We hardly expected to add significantly to our total while driving back to Columbus in the dark, but we did manage a couple more birds after all. First, we stopped by a known nesting location of a Red-shouldered Hawk. That should have been the end of the story, but – incredibly – the parking lot where we left our cars yielded one final species. As we transferred equipment among our vehicles, we heard the easily identified hoot of a Great Horned Owl close by, answered by a second owl somewhere across the road. Stunned that we would be hearing owls conversing in this most unwelcoming habitat of asphalt and concrete, we waited and, within a few moments, saw the first owl fly from the top of a light post less than 100 yards away. We quickly located the second owl by ear on the top of another light post, but the glare of the bright parking lot light made it impossible to see this bird. So we left this duo to their own birdy ways and headed back to our respective homes, thoughts of good birds dancing in our heads.

Notes on Logistics

Some of you may wonder about how we met the human needs of the day. Sleeping – and staying awake? Eating?

Our comparatively late start time of 2:30 am (yes, that is late compared to some previous years!) allowed us to catch some sleep before launching our big day. Obviously we were pretty tired by the end of our Birdathon, but not as completely wrecked as in some previous years.

Staying awake during the day isn’t difficult once the birding begins, not to mention that the coffee was flowing freely for some of us. The harder part is late in the evening during the final drive home, but we knew that we had done well this day and the enthusiasm still was running high, making it easier to stay alert.

Eating was mostly a catch-as-catch-can affair. We all had packed lunches and snack food and ate on the go as we drove from location to location.

As to our field time and distance, our reported time of 20.5 hours is pretty much all birding and driving aside from a few short bathroom breaks and refueling stops. Our driving distance of about 350 miles was considerably less than some of our previous efforts.

Finally, a note about our route. We’ve experimented with different routes in the past but often have included both far northwestern Ohio (Oak Openings and east to Magee Marsh) and southeastern Ohio (Clear Creek Metro Park and surrounding areas).
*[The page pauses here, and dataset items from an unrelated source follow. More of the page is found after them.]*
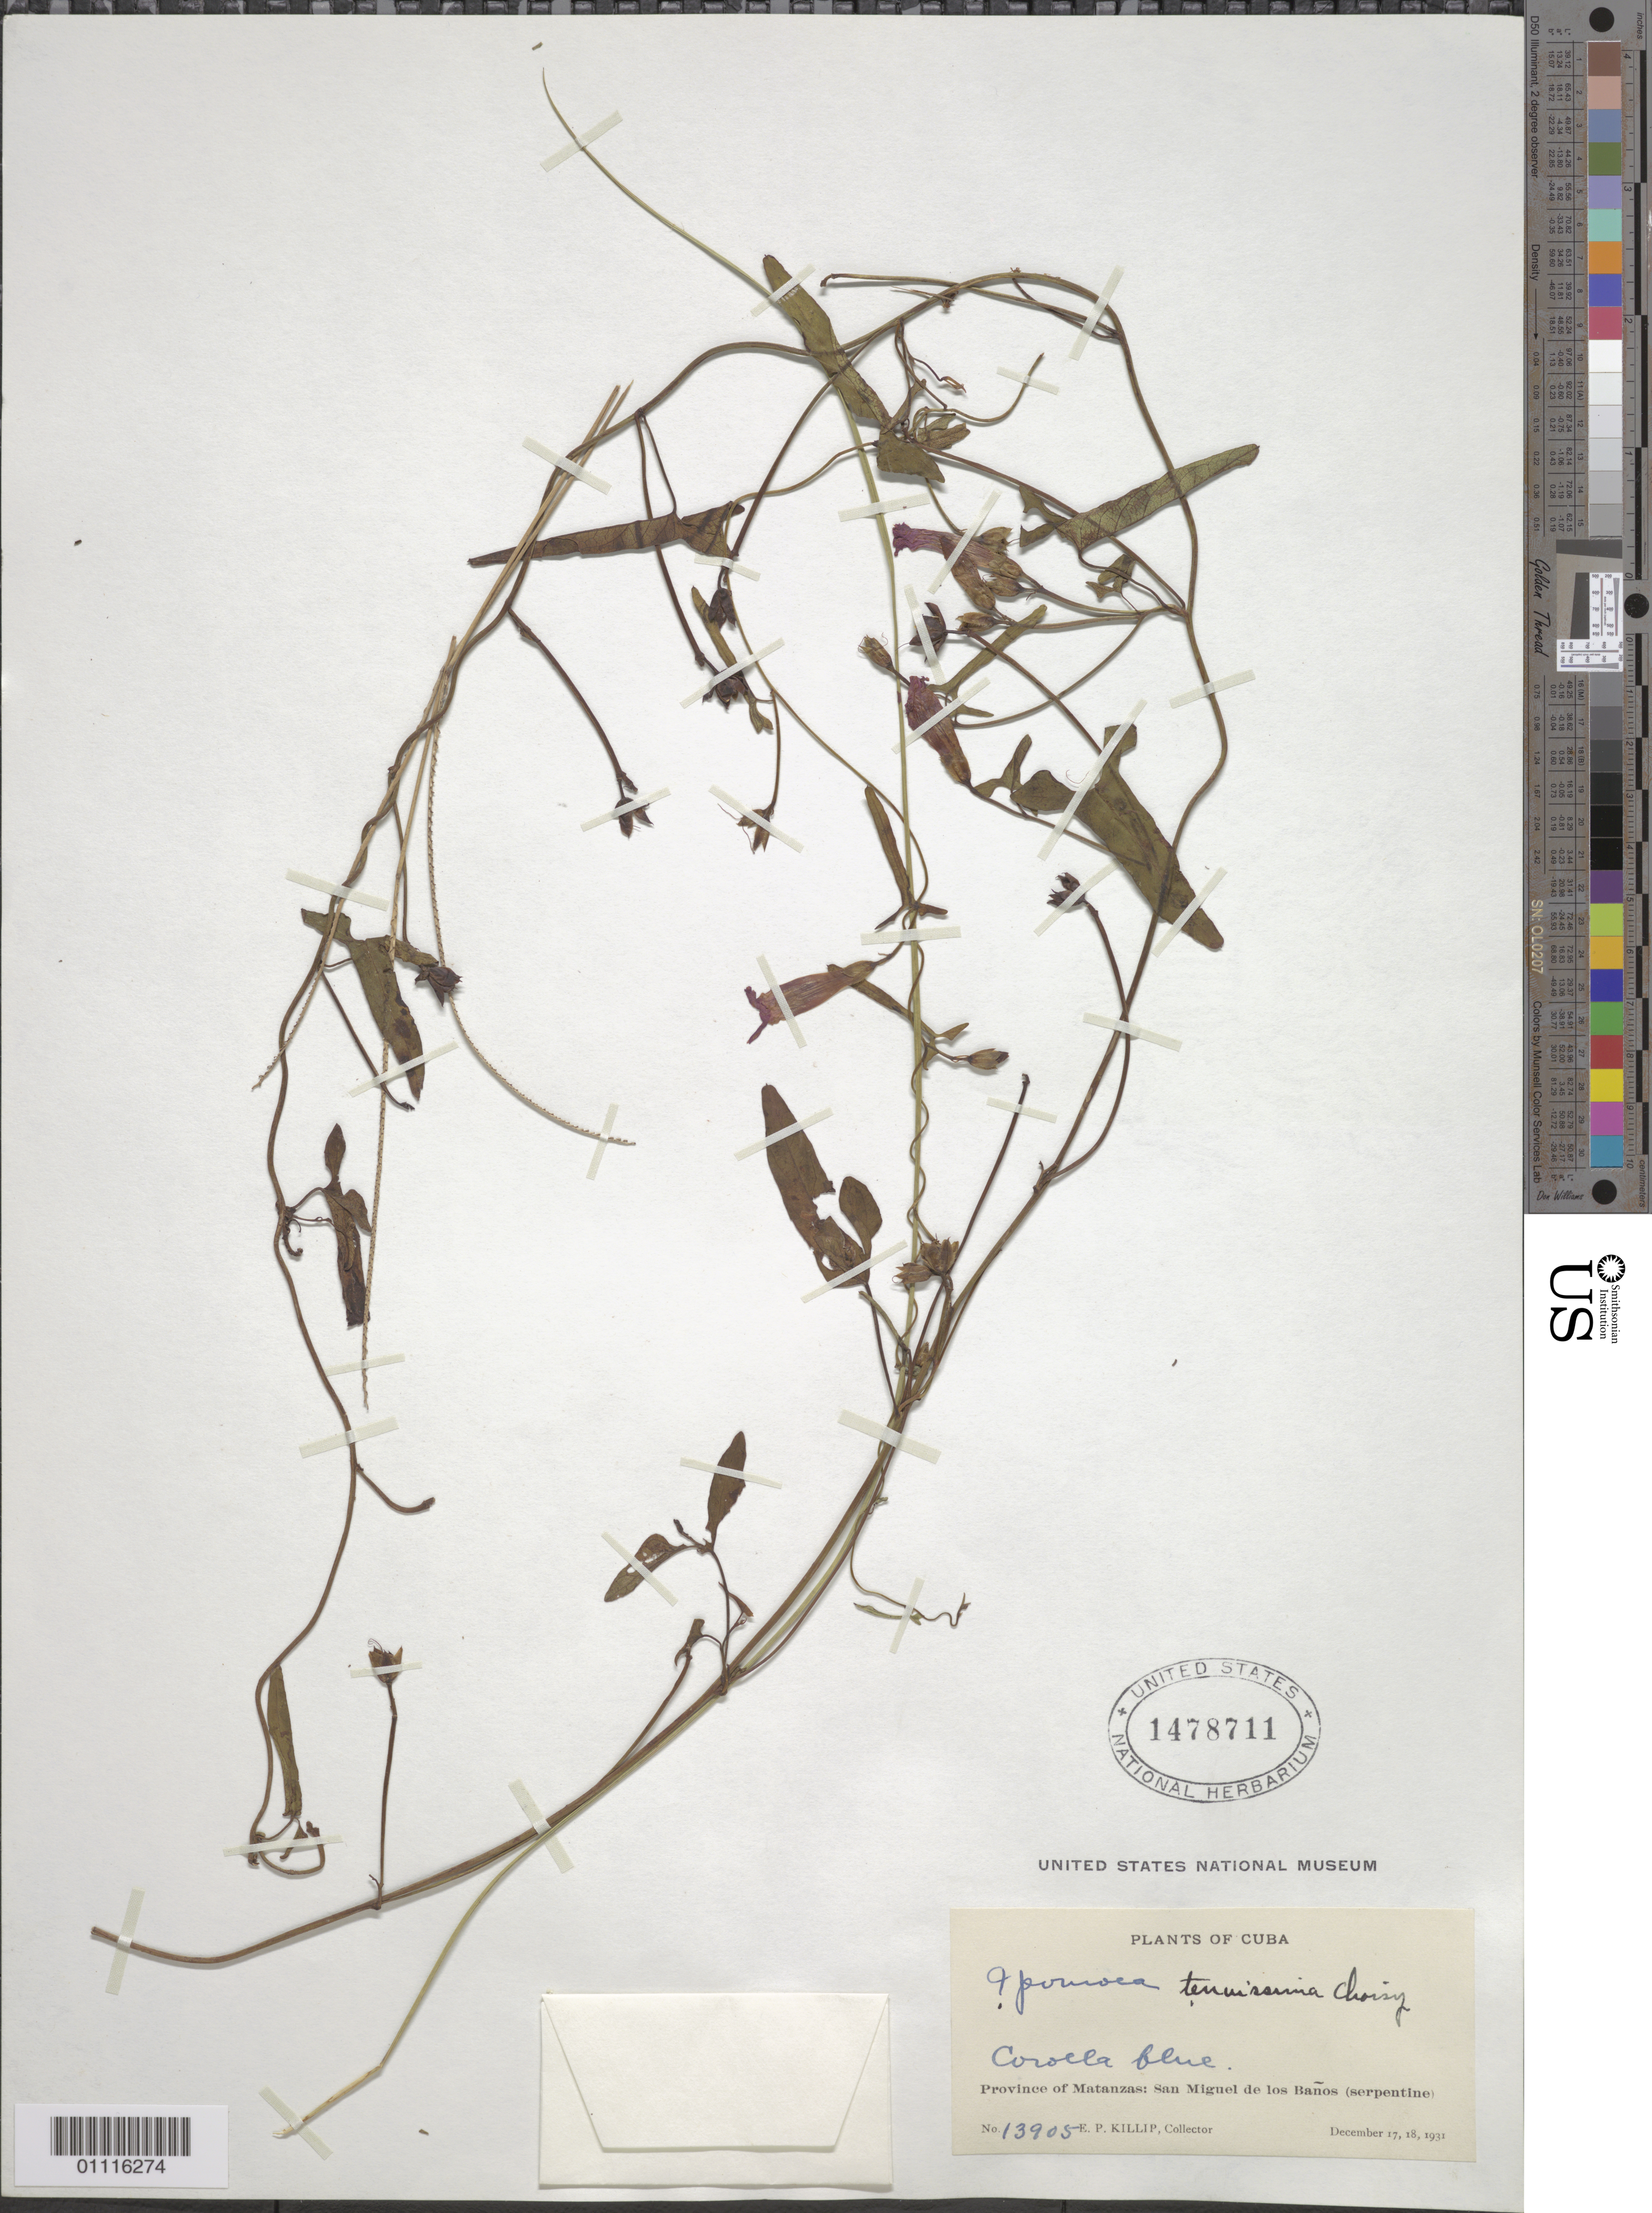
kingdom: Plantae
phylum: Tracheophyta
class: Magnoliopsida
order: Solanales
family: Convolvulaceae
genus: Ipomoea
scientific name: Ipomoea tenuissima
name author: Choisy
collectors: E. P. Killip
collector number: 13905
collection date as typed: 17 Dec 1931 and 18 Dec 1931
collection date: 1931-12-17,1931-12-18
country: Cuba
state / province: Isla de La Juventud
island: Isla de la Juventud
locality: San Miguel de los Banos (serpentine)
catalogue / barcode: US 1478711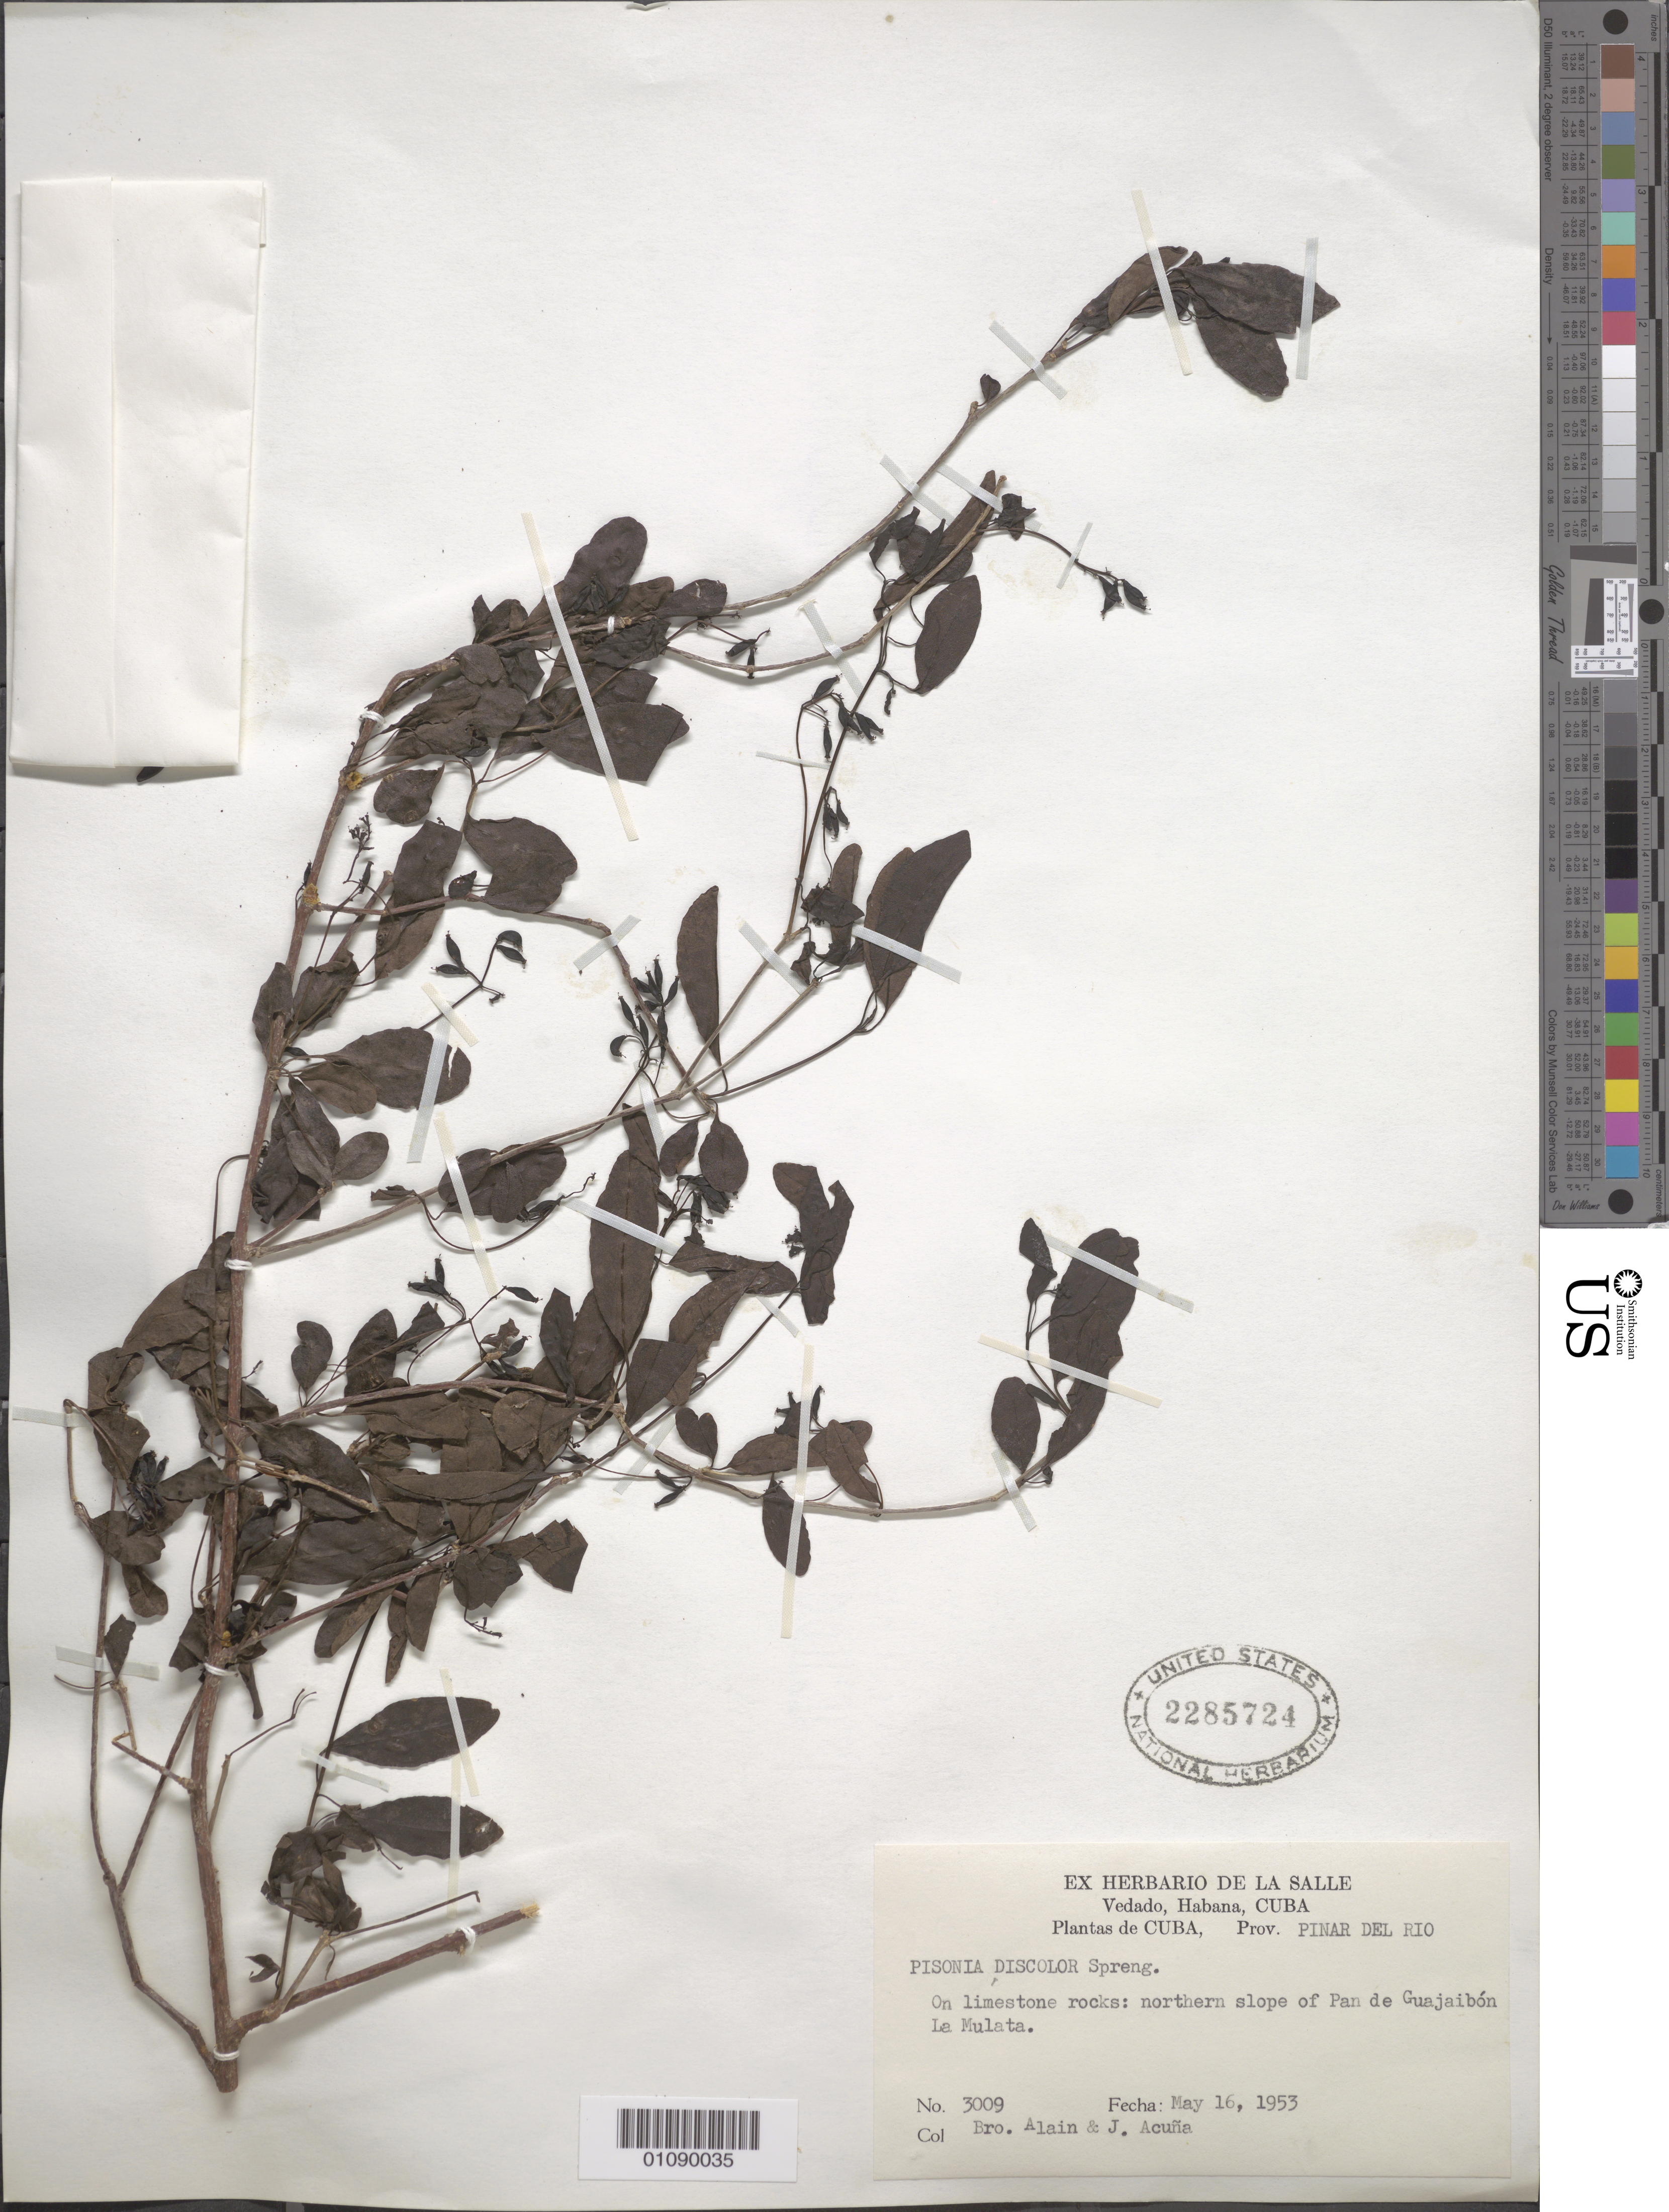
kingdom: Plantae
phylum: Tracheophyta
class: Magnoliopsida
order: Caryophyllales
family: Nyctaginaceae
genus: Guapira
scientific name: Guapira discolor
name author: (Spreng.) Little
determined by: Strong, Mark T., (BOT), Smithsonian Institution - National Museum of Natural History (UNITED STATES)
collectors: A. H. Liogier & J. Acuña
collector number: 3009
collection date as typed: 16 May 1953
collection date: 1953-05-16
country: Cuba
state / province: Pinar del Rio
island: Cuba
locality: La Mulata, N slope of Pan de Guajaibon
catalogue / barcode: US 2285724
Including both the northern and southern parts of the state does provide a shot at the greatest possible number of species. In southeastern Ohio, it’s relatively easy to get a few of the more southern warblers, such as Worm-eating, Cerulean, Kentucky, and Hooded, along with Louisiana Waterthrush; we also have better shots at a few flycatchers and some resident species, such as Pileated Woodpecker. However, this increased variety comes at the cost of spending less time in the bird-rich northwest part of the state and dedicating extra hours to driving that should be spent birding. This year was our second in which we have foregone the southern leg of the trip and, so far, it has worked out quite well. We tentatively plan to follow a very similar route next year – yes, there will be a next year and we already are planning for it!

Special Thanks

We are deeply indebted to everyone who supports our Birdathon and we thank each and every one of you for doing so. Our Birdathon day is always fun, but the larger purpose is to raise funds for the work of Columbus Audubon. We are proud and happy to do so, and we certainly could not do it without our loyal supporters. We also want to thank our long-suffering spouses who not only allow and even encourage our manic adventures, but even help by making muffins, cookies, and coffee – lots of coffee.